Therapeutic drug monitoring is routinely employed to manage therapy of the immunosuppressive drugs: cyclosporin, tacrolimus and sirolimus. Amongst other benefits, monitoring minimizes the impact of drug interactions. Although high-dose methylprednisolone is not given chronically, a transient rise in sirolimus trough concentrations could have an impact in sirolimus dosing. A decision by the clinician to reduce the dose of sirolimus in the event of an elevated sirolimus trough concentration, which if only transiently increased by an acute steroid therapy, could ultimately result in low sirolimus concentrations. This could compromise the management of patients experiencing acute rejection. The present study did not find any evidence that bolus methylprednisolone therapy affects sirolimus trough concentrations. Consequently, other aetiologies should be explored if sirolimus trough concentrations increase during or immediately following methylprednisolone therapy for the treatment of acute rejection.

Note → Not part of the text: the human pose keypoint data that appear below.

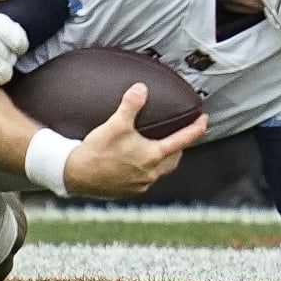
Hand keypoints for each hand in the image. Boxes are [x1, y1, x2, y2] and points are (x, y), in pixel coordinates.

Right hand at [61, 83, 207, 195]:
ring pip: (161, 171)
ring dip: (164, 160)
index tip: (204, 121)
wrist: (76, 174)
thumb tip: (141, 89)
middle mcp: (151, 172)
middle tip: (179, 137)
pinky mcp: (130, 191)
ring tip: (157, 150)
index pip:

The present study used trough concentrations as a measurement of exposure to sirolimus. This is an acceptable methodology as there is an excellent relationship between sirolimus trough concentrations and the area under the drug concentration-time curve [16]. Since this was a retrospective study, there was some variability in the time between last methylprednisolone dose and the post-treatment sirolimus trough concentration measurement. However, if one examines the data from the nine patients who had the trough samples drawn on the first or second day following the last methylprednisolone injection, when any effect would be expected to be maximal, sirolimus trough concentrations did not differ before and after methylprednisolone (27.9 ± 8.9 ng ml−1 vs 30.08 ± 9.2 ng ml−1). The relative timing of the steroid dose in relation to the sirolimus dose was not recorded, but clearly could have an influence on the extent of any interaction. Concomitant administration would be expected to produce the maximum increase in drug concentration. All but 1 of the 14 patients had the total methylprednisolone dose administered over more than 1 day; however, it would be standard practice to give sirolimus and the subsequent methylprednisolone doses within 2 h of each other in the morning.

In conclusion, based on data from this study obtained during routine clinical practice, there is no evidence that bolus methylprednisolone therapy for the treatment of acute rejection has any relevant impact on sirolimus exposure.

Acknowledgments

The authors would like to thank the investigational staff of the Sirolimus European Renal Transplant Study Group that enrolled patients in the two trials from which this data was obtained. These studies were supported by grants from Wyeth-Ayerst Research, Philadelphia, PA, USA.